**WORK TASK A**
In the speech on peace in West Asia, rewrite the part from "Dr. King’s honesty" up to and including "us no harm.", changing "displacement" to "homelessness".
**WORK TASK B**
Carry the speech on peace in West Asia further, picking up right after its last sentence.

**EXCERPT TO READ**
━━━━

Kathy Kelly – President of the Board of World BEYOND War

Kathy Kelly – President of the Board of World BEYOND War

Thank you for inviting me to be part of the Prospects for Peace panel.
Here in the United States, this week, people are remembering the words and actions of the beloved campaigner for human rights and peacemaking, the Rev. Dr. Martin Luther King.
On April 4, 1967, exactly one year before he was assassinated, he delivered his “Beyond Vietnam” speech which carried his lament that “The greatest purveyor of violence in the world today is my own government.” Dr. King decried the Viet Nam war, and since that speech a succession of wars followed, many of which have been waged in West Asia.
Dr. King’s honesty about U.S. war making leads to two words which are crucial for the prospects of peace in West Asia, – two words that should be spoken by my government: “We’re sorry.”
We’re sorry for selling, storing and using hideous weapons which prolonged wars in your region. We’re sorry we caused displacement and bereavement. We’re sorry for wreckage of homes and environments caused by our militarism and our weapons, and we are sorry for torturing and wrongfully imprisoning people who meant us no harm.
Such an apology should then be followed by reparations in the form of reconstruction, assistance in economic recovery with no strings attached, assistance to refugees, and admission of refugees into safer settings in the U.S. and other countries that waged the “forever wars.”
Please watch with me this video filmed at the Doctors Without Borders hospital in Kunduz, Afghanistan after an October 5, 2015 bombing in which a U.S. warplane bombed the hospital at 15 minute intervals for an hour and a half, even though hospital authorities had begged the U.S. and NATO militaries to stop bombing the hospital.
The United States should be held accountable to answer the questions people have when U.S. weapons destroy their homes. The United States should also stop selling weapons that exacerbate wars in West Asia. No more weapons should be sold to Israel for use against Palestinians in Gaza or the West Bank. No more weapons should be sold to any of the countries in the Saudi led alliance imposing a blockade on Yemen and waging war there.
The U.S. should sign and ratify the Treaty for the Prohibition of Nuclear Weapons and urge every country in West Asia, as well as Israel, to sign the treaty.
Prospects for peace in West Asia would be greatly enhanced if the United States would stop military interventions and close its bases. I’m pleased to be president of the board of an organization called World BEYOND War. Here is a video about our online mapping of U.S. bases.
Dr. Martin Luther King urged that we try to see the humanity of our enemy and also try to see how we are seen by our enemy. Wars continue because people are persuaded to dehumanize the “other,” the enemy.

━━━━

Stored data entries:
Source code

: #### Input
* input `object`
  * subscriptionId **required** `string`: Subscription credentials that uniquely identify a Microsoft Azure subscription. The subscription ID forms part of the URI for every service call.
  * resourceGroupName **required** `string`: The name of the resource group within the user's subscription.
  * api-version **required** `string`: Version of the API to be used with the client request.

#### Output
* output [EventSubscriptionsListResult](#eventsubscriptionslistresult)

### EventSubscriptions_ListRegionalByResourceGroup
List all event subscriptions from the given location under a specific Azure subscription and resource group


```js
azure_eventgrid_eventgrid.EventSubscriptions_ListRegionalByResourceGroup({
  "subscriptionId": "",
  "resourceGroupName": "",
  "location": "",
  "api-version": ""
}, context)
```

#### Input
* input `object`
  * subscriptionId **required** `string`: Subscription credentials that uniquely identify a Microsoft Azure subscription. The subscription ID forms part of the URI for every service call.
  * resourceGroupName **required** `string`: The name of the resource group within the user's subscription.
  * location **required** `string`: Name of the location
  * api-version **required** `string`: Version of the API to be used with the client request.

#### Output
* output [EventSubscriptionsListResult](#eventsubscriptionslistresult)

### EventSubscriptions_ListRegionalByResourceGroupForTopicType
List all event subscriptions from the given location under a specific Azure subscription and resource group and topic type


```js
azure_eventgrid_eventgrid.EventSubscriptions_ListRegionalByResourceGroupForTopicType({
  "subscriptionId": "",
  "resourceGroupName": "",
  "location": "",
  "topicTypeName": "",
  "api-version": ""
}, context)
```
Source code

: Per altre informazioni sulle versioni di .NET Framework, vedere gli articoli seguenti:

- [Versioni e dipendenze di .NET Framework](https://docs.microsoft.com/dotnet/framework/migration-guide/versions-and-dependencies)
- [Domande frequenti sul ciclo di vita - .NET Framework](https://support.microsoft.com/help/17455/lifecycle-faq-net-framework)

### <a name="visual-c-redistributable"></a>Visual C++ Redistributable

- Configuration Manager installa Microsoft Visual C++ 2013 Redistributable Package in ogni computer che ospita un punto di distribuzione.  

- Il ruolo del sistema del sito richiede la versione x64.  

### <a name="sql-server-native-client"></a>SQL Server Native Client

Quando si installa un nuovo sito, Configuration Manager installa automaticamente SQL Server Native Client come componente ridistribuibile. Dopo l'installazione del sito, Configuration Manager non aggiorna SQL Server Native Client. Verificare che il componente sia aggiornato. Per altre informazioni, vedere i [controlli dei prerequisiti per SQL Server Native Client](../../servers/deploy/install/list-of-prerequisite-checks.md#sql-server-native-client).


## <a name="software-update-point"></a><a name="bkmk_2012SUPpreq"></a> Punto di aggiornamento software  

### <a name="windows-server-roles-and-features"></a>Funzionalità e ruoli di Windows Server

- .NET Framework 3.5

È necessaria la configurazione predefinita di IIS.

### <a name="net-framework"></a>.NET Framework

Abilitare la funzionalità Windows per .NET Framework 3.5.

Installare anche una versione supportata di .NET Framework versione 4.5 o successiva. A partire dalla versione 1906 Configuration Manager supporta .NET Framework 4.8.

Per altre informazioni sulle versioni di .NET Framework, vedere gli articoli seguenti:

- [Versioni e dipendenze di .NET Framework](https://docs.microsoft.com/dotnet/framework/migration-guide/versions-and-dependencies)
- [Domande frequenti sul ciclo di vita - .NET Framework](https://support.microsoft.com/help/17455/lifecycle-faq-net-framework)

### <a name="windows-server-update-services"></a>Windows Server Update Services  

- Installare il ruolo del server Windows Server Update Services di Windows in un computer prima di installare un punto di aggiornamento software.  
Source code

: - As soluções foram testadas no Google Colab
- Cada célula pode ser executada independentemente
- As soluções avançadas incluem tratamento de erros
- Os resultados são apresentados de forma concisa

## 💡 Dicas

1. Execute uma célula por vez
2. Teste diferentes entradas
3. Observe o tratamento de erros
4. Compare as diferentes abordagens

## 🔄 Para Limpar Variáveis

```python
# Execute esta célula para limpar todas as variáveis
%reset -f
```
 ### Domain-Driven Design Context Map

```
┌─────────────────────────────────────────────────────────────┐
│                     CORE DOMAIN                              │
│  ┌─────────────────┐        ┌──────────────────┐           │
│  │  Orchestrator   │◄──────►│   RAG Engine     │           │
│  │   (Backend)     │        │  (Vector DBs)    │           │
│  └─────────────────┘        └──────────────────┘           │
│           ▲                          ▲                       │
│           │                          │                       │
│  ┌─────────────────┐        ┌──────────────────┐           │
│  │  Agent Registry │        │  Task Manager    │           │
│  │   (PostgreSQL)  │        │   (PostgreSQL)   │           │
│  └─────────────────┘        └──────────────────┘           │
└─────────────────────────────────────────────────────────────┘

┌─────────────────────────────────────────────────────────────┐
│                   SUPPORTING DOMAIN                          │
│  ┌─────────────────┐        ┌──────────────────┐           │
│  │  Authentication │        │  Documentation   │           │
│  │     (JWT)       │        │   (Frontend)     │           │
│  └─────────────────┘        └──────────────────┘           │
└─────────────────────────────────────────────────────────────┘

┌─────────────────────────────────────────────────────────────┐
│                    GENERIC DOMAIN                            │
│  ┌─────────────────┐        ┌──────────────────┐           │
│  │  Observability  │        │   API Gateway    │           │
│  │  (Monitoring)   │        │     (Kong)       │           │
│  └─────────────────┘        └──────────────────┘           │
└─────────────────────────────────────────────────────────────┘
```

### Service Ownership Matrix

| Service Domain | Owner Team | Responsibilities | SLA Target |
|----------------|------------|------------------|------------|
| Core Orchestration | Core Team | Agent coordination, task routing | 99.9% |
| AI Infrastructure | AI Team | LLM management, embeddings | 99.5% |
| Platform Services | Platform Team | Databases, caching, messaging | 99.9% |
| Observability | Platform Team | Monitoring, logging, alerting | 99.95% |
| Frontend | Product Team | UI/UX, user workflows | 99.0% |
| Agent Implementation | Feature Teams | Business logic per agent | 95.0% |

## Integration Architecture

━━━━

**OUTPUT A**
Dr. King’s honesty about U.S. war making leads to two words which are crucial for the prospects of peace in West Asia, – two words that should be spoken by my government: “We’re sorry.”
We’re sorry for selling, storing and using hideous weapons which prolonged wars in your region. We’re sorry we caused homelessness and bereavement. We’re sorry for wreckage of homes and environments caused by our militarism and our weapons, and we are sorry for torturing and wrongfully imprisoning people who meant us no harm.

**OUTPUT B**
From Arizona to a small Yemeni town, Arhab, we can trace the journey of a weapon manufactured in a Raytheon factory. In September, 2016, people in Arhab faced terrible drought. They took a sensible step and collectively rented a rig to dig for water, but weeks passed and nothing happened. Finally, one day, they reached water and had good reason to celebrate. A man named Fahd sang and danced into the night and then, in the dark, stumbled toward his home. What he and the others with him couldn’t know was that a Saudi warplane hovered above them. When the pilot pressed a button, a bomb about the size of a compact car was released, dangling from a fuse. When the fuse broke, it was as though the bomb came alive. It sprouted fins and then laser guidance hurtled it directly toward the place where Fahd and friends had gathered. When the warhead hit the ground there was an explosion equivalent to 200 tons of TNT. Shards from the bomb flew at a rate eight times the speed of sound. People were decapitated, disemboweled, maimed, their bodies rearranged. Fahd survived, and he told a reporter, Jeffrey Stern, that the next day when villagers went out to see what had happened, Saudi warplanes returned and attacked the villagers. Fahd, sitting next to the reporter, lifted Jeffrey’s hand to his cheekbone and forehead. Jeffrey wrote that he had followed the journey of a U.S. made weapon from Arizona to a final destination embedded in the face of a man who had thought he had something to celebrate.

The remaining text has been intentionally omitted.